I spin around, Bertram at one side and Waylen at the other, my two worlds standing in the same damp concrete space.

It wasn’t real, I tell myself.Collette isn’t here.

But then I hear it again. “Mom!” she cries. The color drains from Waylen’s face, and I know that his fear, at least, is real. Collette is the one thing that was never an act between us.

We both shout her name and take off running in the direction her voice was coming from. There’s darkness up at the top of this platform that leads to the next level. I’m only vaguely aware of Bertram running after us, saying words I’m not able to hear over the rush of blood in my ears.

“Collette!” I scream.

“Where are you?” Waylen shouts, cupping his hands to project his voice.

We’re still running when Bertram snags my arm, causing me to tumble backward against his chest. I struggle as he coils his arms around me, keeping me from running. “Let go of me!” I demand.

“It’s a trap!” he insists.

But I’m thinking of Skylar’s dead body, and of the blood in Erin—Annie’s—apartment. The woman who may have done these things has my daughter. I do everything I know to force Bertram to let go. Elbow him, stomp on his heel, bite him. But he’s still winning, dragging me away from whatever is waiting for me in the darkness at the top of this platform.

Waylen is still running, and then I hear the loud crack. Even as I tell myself it can’t be what I think it is, that I’m mistaken, I know that it was a gunshot. I can smell the gunpowder.

Blood puddles out onto the concrete. I can’t tell where it’s coming from or if he’s still breathing. My breath hitches.

Bertram has lifted me off the ground now and is running for the exit, no matter how I fight him. Through my haze, I realize that he’s just saved my life. I was going to be shot next.

There’s a metallic rattle, like chains coming loose. And then the security cage slams down before us, right as we are coming up to the exit.

Bertram sets me down only so he can grasp at the bars and try to shake them loose.

There’s a clap. Then another.

We both spin around to see the woman coming down from the top of the platform, sidestepping Waylen’s body as she does.

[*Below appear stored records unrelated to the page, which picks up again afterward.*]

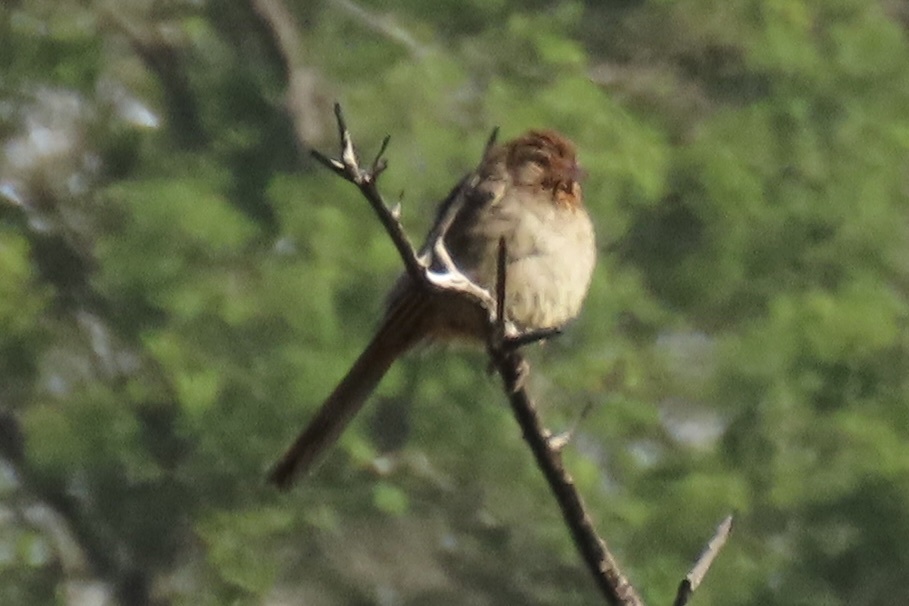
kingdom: Animalia
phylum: Chordata
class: Aves
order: Passeriformes
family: Passerellidae
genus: Melozone
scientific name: Melozone crissalis
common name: California towhee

I know her as Erin Casimir. But the sneer on Bertram’s face confirms what I’ve already come to learn: This is Annie. The elusive ex-fiancée who he claims has been stalking him for years.

“Thank you for keeping things interesting,” she tells me. “When I hired you, all I wanted was for you to take the bait I set out. Bertram would be implicated in Skylar’s murder and go to prison.”

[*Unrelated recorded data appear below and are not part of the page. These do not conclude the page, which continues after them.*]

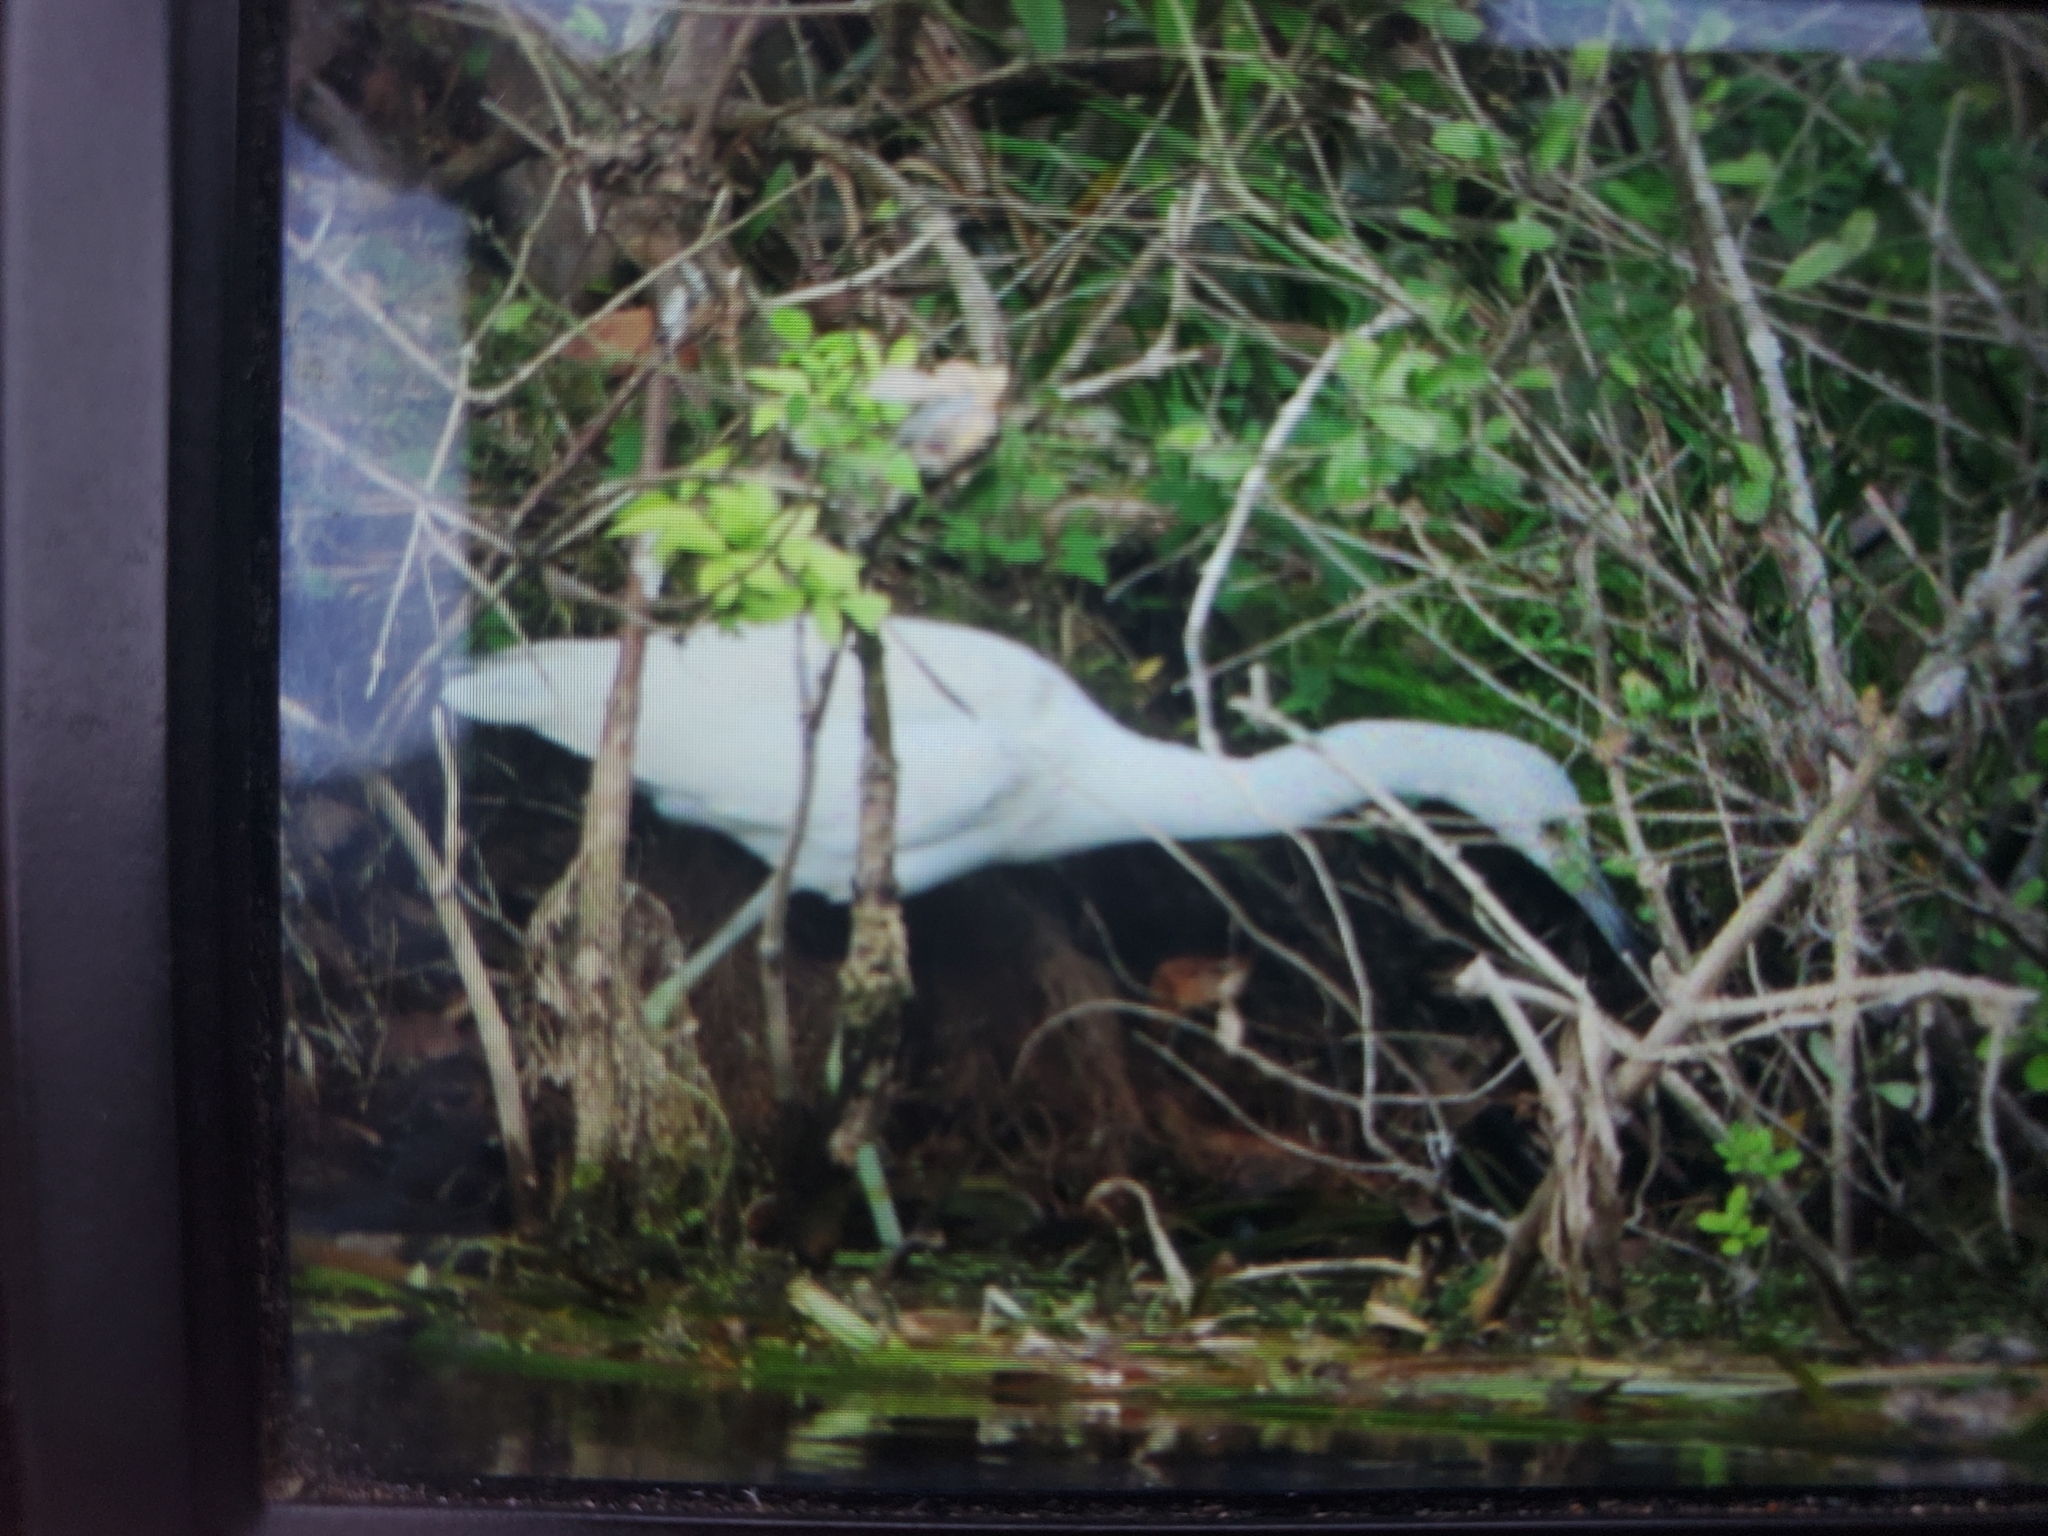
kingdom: Animalia
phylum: Chordata
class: Aves
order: Pelecaniformes
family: Ardeidae
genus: Egretta
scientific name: Egretta caerulea
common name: Little blue heron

I want to lunge at her, to throw her to the ground and demand that she pay for what she’s done to Waylen and that she give me my daughter. But logic—frustrating as it is—comes flooding back to me, and I know that I’m of no use to Collette if I’m dead. And if Waylen is still alive, he needs me to find a way out of this so that I can get him help. If I run to him, she’ll put a bullet in my back for sure.

So I tamp down my rage. “Why did you do it?” I ask. “Why hire us when you could have just filed a police report yourself when Skylar was killed?”